● **What to do**
Report each line of the material below that contains the word "video", matching its case exactly.

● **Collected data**

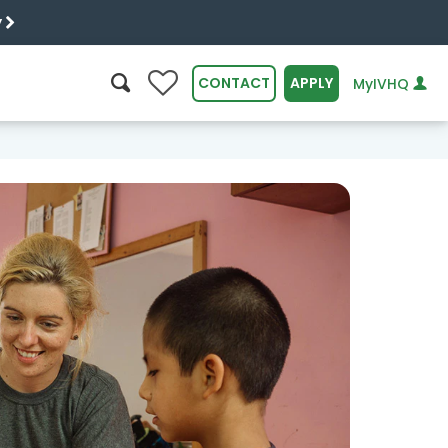
y
0
CONTACT
APPLY
MyIVHQ
SEARCH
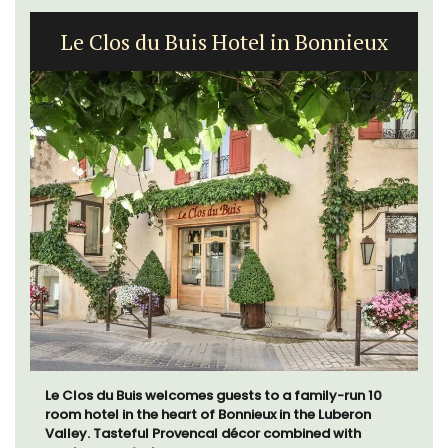
Le Clos du Buis Hotel in Bonnieux
Le Clos du Buis welcomes guests to a family-run 10
room hotel in the heart of Bonnieux in the Luberon
Valley. Tasteful Provencal décor combined with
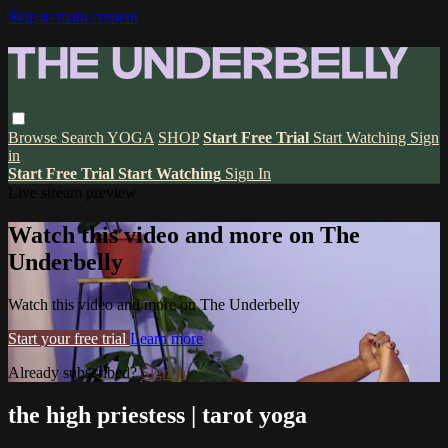
Skip to main content
Browse
Search
YOGA
SHOP
Start Free Trial
Start Watching
Sign
in
Start Free Trial
Start Watching
Sign In
Live stream preview
Watch this video and more on The
Underbelly
Watch this video and more on The Underbelly
Start your free trial
Learn more
Already subscribed?
Sign in
the high priestess | tarot yoga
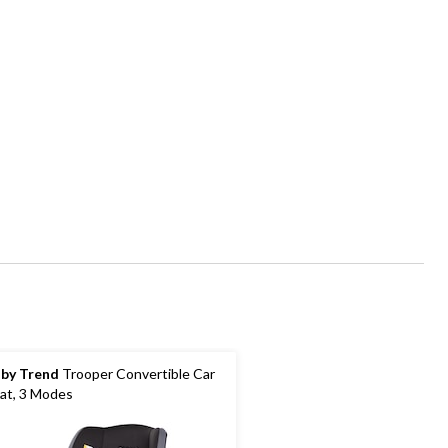
by Trend
Trooper Convertible Car
at, 3 Modes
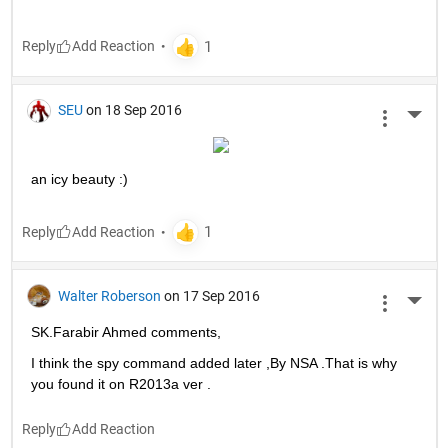
Reply
SEU
on 18 Sep 2016
More 
an icy beauty :)
Reply
Walter Roberson
on 17 Sep 2016
More 
SK.Farabir Ahmed comments,
I think the spy command added later ,By NSA .That is why 
you found it on R2013a ver .
Reply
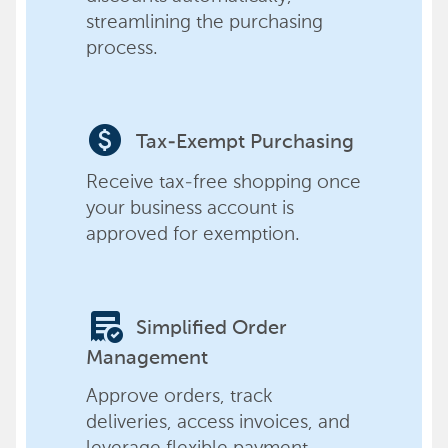
streamlining the purchasing
process.
paid
Tax-Exempt Purchasing
Receive tax-free shopping once
your business account is
approved for exemption.
order_approve
Simplified Order
Management
Approve orders, track
deliveries, access invoices, and
leverage flexible payment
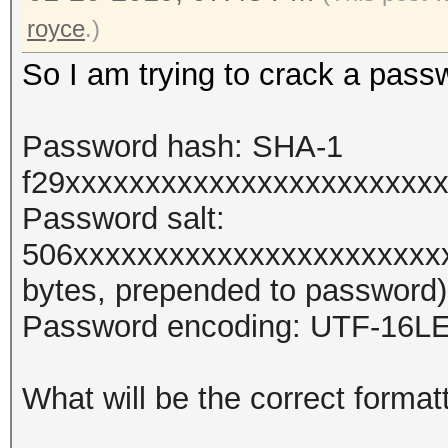
royce
.)
So I am trying to crack a pass
Password hash: SHA-1
f29xxxxxxxxxxxxxxxxxxxxxxx
Password salt:
506xxxxxxxxxxxxxxxxxxxxxxx
bytes, prepended to password)
Password encoding: UTF-16L
What will be the correct format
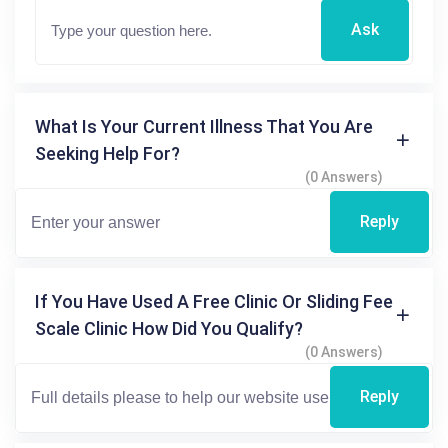
Ask
What Is Your Current Illness That You Are
Seeking Help For?
(0 Answers)
Reply
If You Have Used A Free Clinic Or Sliding Fee
Scale Clinic How Did You Qualify?
(0 Answers)
Reply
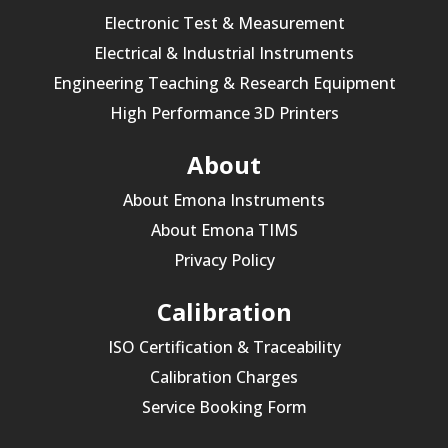
Electronic Test & Measurement
Electrical & Industrial Instruments
Engineering Teaching & Research Equipment
High Performance 3D Printers
About
About Emona Instruments
About Emona TIMS
Privacy Policy
Calibration
ISO Certification & Traceability
Calibration Charges
Service Booking Form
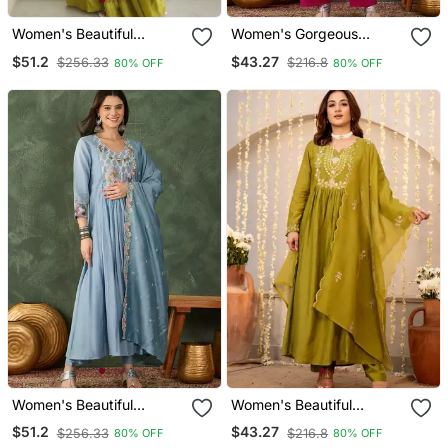
Women's Beautiful
Women's Gorgeous
Embroidery Work French
Embroidery Work Vichitra
$51.2
$43.27
$256.33
$216.8
80% OFF
80% OFF
Crepe Fabric Straight
S Ilk Fabric Flared Kurta
Kurta Sharara And
Pant And Dupatta Set
Dupatta Set
Women's Beautiful
Women's Beautiful
Embroidery Work Silk
Embroidery Work
$51.2
$43.27
$256.33
$216.8
80% OFF
80% OFF
Fabric Flared Kurta Pant
Chanderi Silk Fabric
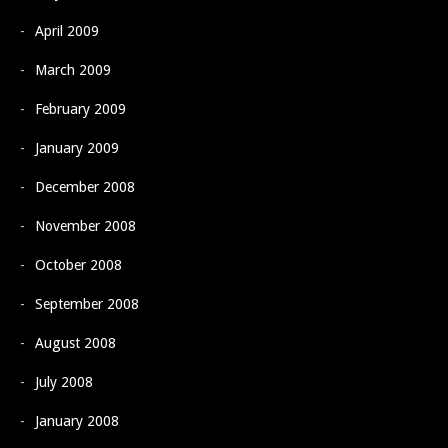
April 2009
March 2009
February 2009
January 2009
December 2008
November 2008
October 2008
September 2008
August 2008
July 2008
January 2008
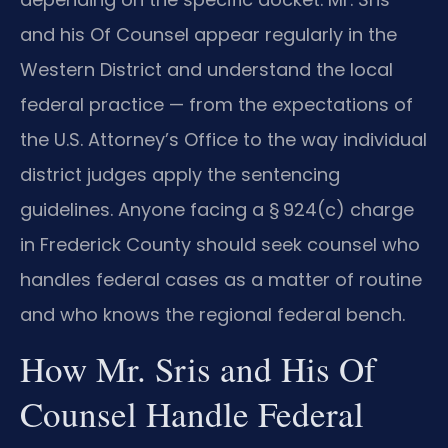
and his Of Counsel appear regularly in the
Western District and understand the local
federal practice — from the expectations of
the U.S. Attorney’s Office to the way individual
district judges apply the sentencing
guidelines. Anyone facing a § 924(c) charge
in Frederick County should seek counsel who
handles federal cases as a matter of routine
and who knows the regional federal bench.
How Mr. Sris and His Of
Counsel Handle Federal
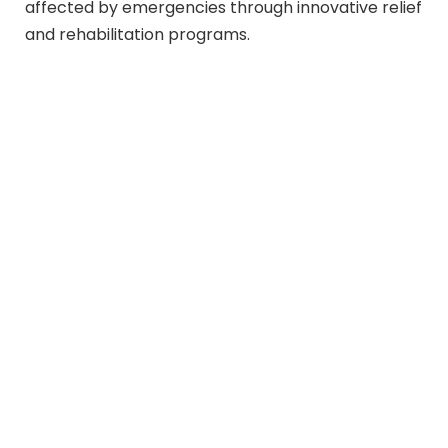
affected by emergencies through innovative relief
and rehabilitation programs.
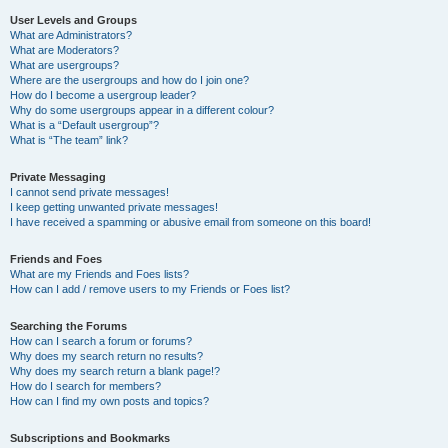
User Levels and Groups
What are Administrators?
What are Moderators?
What are usergroups?
Where are the usergroups and how do I join one?
How do I become a usergroup leader?
Why do some usergroups appear in a different colour?
What is a “Default usergroup”?
What is “The team” link?
Private Messaging
I cannot send private messages!
I keep getting unwanted private messages!
I have received a spamming or abusive email from someone on this board!
Friends and Foes
What are my Friends and Foes lists?
How can I add / remove users to my Friends or Foes list?
Searching the Forums
How can I search a forum or forums?
Why does my search return no results?
Why does my search return a blank page!?
How do I search for members?
How can I find my own posts and topics?
Subscriptions and Bookmarks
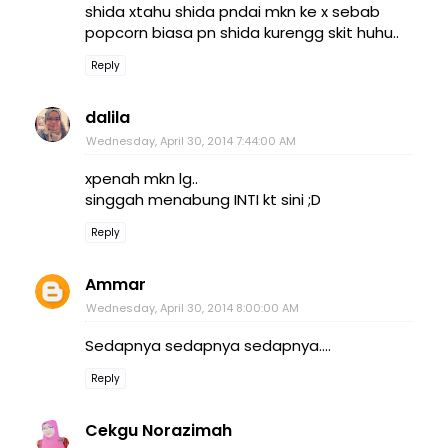
shida xtahu shida pndai mkn ke x sebab
popcorn biasa pn shida kurengg skit huhu..
Reply
dalila
Wednesday, April 30, 2014 7:44:00 AM
xpenah mkn lg..
singgah menabung INTI kt sini ;D
Reply
Ammar
Wednesday, April 30, 2014 8:00:00 AM
Sedapnya sedapnya sedapnya....
Reply
Cekgu Norazimah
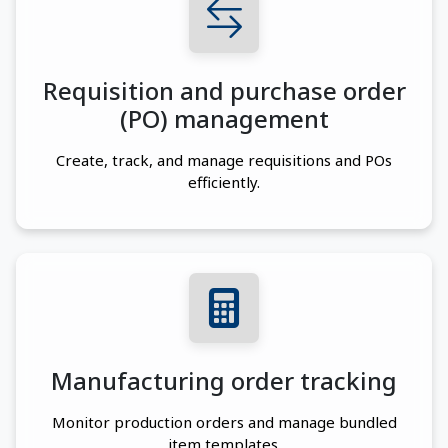
Requisition and purchase order
(PO) management
Create, track, and manage requisitions and POs
efficiently.
Manufacturing order tracking
Monitor production orders and manage bundled
item templates.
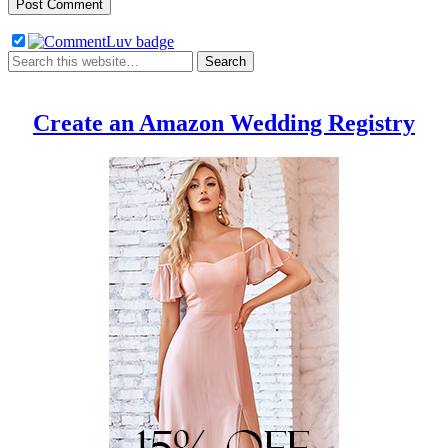
Create an Amazon Wedding Registry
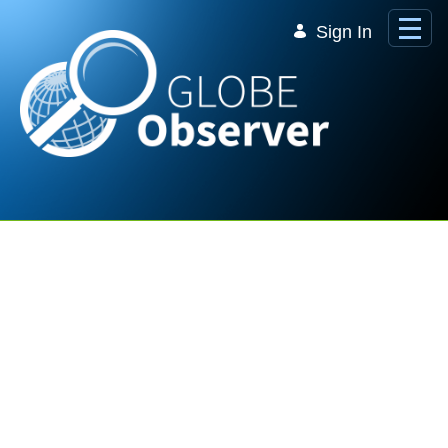
Skip to Main Content
Sign In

● **Reply**
Watch this video and more on The
Watch this video and more on The Underbelly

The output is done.